## TEXT PASSAGE
** begin **

Yet in Somalia and Ethiopia droughts are death sentences, time and again, in part as not enough is done to increase food supplies and economic prospects.

“Many aid organisations are there for four decades, doing the same work for 40 years. They can’t claim to be very useful,” says Linda Polman, who wrote the book War Games, The Story of Aid and War in Modern Times.
Polman, a Dutch journalist, says aid often goes only towards “keeping people alive.” UN officials agree that climate change alone cannot account for the severity of the ongoing crisis, sending over 12 million people to the brink of hunger.

“We need to put more into linking humanitarian aid with recovery and development. Not only us at the UN, but the whole aid community,” admits Hafedh Chekir with the UN’s Population Fund.

Chekir says that emergency relief is often not backed by long-term projects to solve the underlying problems. In regions hit hardest by the current food shortage, many girls marry far too young and do not use family planning, he notes. The large generations born lack good quality education and work.

Poor development means farms are not producing enough food. All over the Horn of Africa, the short-sightedness leads to dire consequences, which in turn mandate more emergency aid, in a vicious cycle.

“But you can’t say let more kids die until we have development,” UNDP’s Rogers says, arguing against cutting life-saving relief. But failing governments means citizens suffer.

“The worst case is in Somalia,” says Luca Alinovi, the head of the UN’s Food and Agricultural Organisation (FAO) mission to the country, which has been embroiled in civil war for 20 years. The lack of a central Somali government means there is only minor investment in farming. Elsewhere in the region, the food shortages also could have been averted.

** end **

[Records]
** begin **

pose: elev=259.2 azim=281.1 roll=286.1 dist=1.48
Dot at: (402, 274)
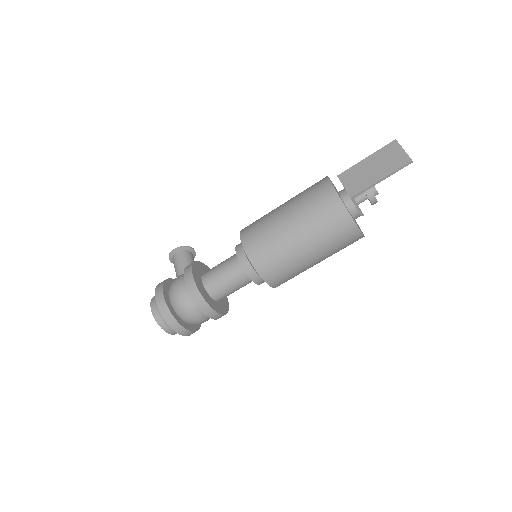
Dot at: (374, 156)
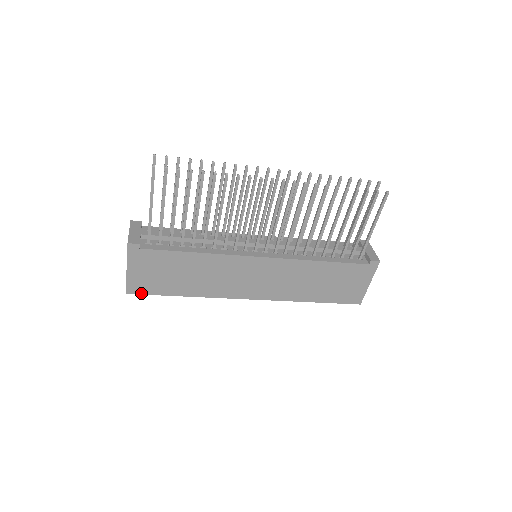
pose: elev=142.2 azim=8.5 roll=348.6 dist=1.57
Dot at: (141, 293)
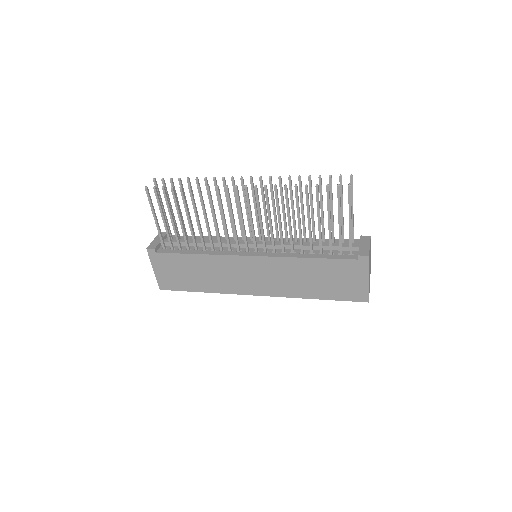
Dot at: (170, 289)
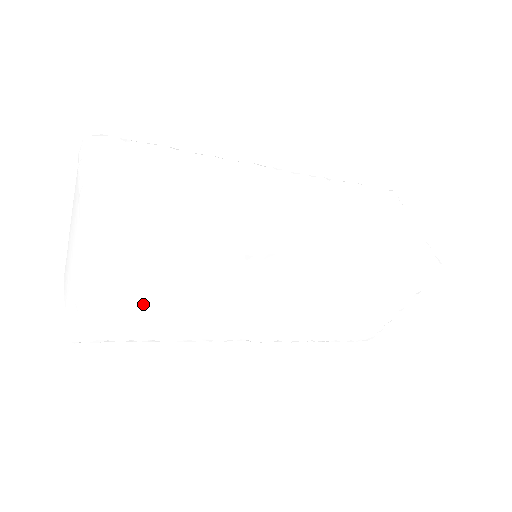
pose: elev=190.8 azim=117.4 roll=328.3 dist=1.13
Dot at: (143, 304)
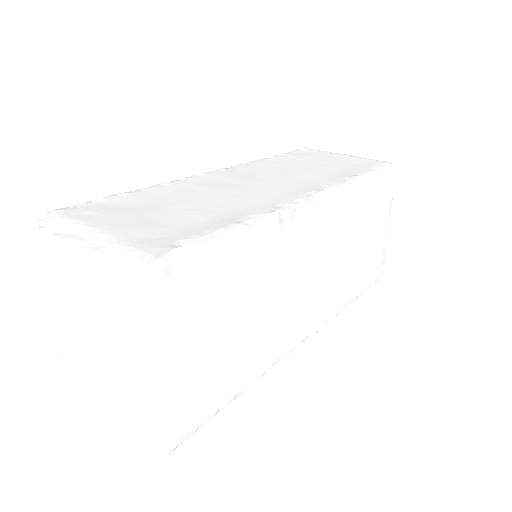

** end **

## TASKS AND EXERCISES
[a] According to the passage on drought and aid in Somalia and Ethiopia, how many people has the ongoing crisis pushed to the brink of hunger?
[b] Write the next part of the passage on drought and aid in Somalia and Ethiopia, picking up after its final sentence.

## REPLIES
[a] Over 12 million people.

[b]
“The places suffering most in each of these countries are places with the least agricultural investment,” Alinovi said. Ethiopia is relatively better off because it invested in food and water supplies, learning from its woeful past, while rural women are using more family planning.

“In Kenya the crisis is man-made, to a large extent,” says Alun McDonald, at aid agency Oxfam. “The worst affected areas are ones that have been chronically neglected.”

As populations grow, countries must either produce or import more food — but the FAO’s Alinovi warns against relying solely on foreign aid or purchases.

Aid budgets, meanwhile, are regularly being reviewed in Western capitals coping with economic downturns. Handouts from abroad also hurt the domestic markets.

A vicious circle can be made positive, if developing countries and donors begin to invest in strengthening state institutions, and not slapping band aids on emergencies.